▶ EXERCISE BRIEF
Write out the listing below word for word.

▶ SOURCE DATA
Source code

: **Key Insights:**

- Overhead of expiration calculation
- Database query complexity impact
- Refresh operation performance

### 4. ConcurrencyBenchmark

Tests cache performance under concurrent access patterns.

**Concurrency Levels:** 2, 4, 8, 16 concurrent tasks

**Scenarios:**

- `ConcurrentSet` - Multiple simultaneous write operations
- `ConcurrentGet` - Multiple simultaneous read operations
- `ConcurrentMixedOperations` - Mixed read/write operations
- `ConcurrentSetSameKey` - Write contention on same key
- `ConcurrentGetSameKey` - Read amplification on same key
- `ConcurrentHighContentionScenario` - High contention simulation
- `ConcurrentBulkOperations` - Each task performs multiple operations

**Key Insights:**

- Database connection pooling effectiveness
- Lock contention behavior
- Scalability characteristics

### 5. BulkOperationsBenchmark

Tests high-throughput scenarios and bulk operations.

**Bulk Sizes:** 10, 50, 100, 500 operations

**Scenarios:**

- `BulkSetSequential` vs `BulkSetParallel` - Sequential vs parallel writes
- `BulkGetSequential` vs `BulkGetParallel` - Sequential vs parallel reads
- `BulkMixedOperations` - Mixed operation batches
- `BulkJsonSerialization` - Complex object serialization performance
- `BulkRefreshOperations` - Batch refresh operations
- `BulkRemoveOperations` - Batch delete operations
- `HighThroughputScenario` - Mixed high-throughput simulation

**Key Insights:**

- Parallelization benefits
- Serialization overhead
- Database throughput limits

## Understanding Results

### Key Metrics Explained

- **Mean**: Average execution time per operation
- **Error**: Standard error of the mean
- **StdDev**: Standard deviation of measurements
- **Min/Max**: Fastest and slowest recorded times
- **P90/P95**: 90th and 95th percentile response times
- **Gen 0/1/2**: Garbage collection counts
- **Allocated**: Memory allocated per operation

▶ SOLUTION FOR THIS EXERCISE
Source code

: **Key Insights:**

- Overhead of expiration calculation
- Database query complexity impact
- Refresh operation performance

### 4. ConcurrencyBenchmark

Tests cache performance under concurrent access patterns.

**Concurrency Levels:** 2, 4, 8, 16 concurrent tasks

**Scenarios:**

- `ConcurrentSet` - Multiple simultaneous write operations
- `ConcurrentGet` - Multiple simultaneous read operations
- `ConcurrentMixedOperations` - Mixed read/write operations
- `ConcurrentSetSameKey` - Write contention on same key
- `ConcurrentGetSameKey` - Read amplification on same key
- `ConcurrentHighContentionScenario` - High contention simulation
- `ConcurrentBulkOperations` - Each task performs multiple operations

**Key Insights:**

- Database connection pooling effectiveness
- Lock contention behavior
- Scalability characteristics

### 5. BulkOperationsBenchmark

Tests high-throughput scenarios and bulk operations.

**Bulk Sizes:** 10, 50, 100, 500 operations

**Scenarios:**

- `BulkSetSequential` vs `BulkSetParallel` - Sequential vs parallel writes
- `BulkGetSequential` vs `BulkGetParallel` - Sequential vs parallel reads
- `BulkMixedOperations` - Mixed operation batches
- `BulkJsonSerialization` - Complex object serialization performance
- `BulkRefreshOperations` - Batch refresh operations
- `BulkRemoveOperations` - Batch delete operations
- `HighThroughputScenario` - Mixed high-throughput simulation

**Key Insights:**

- Parallelization benefits
- Serialization overhead
- Database throughput limits

## Understanding Results

### Key Metrics Explained

- **Mean**: Average execution time per operation
- **Error**: Standard error of the mean
- **StdDev**: Standard deviation of measurements
- **Min/Max**: Fastest and slowest recorded times
- **P90/P95**: 90th and 95th percentile response times
- **Gen 0/1/2**: Garbage collection counts
- **Allocated**: Memory allocated per operation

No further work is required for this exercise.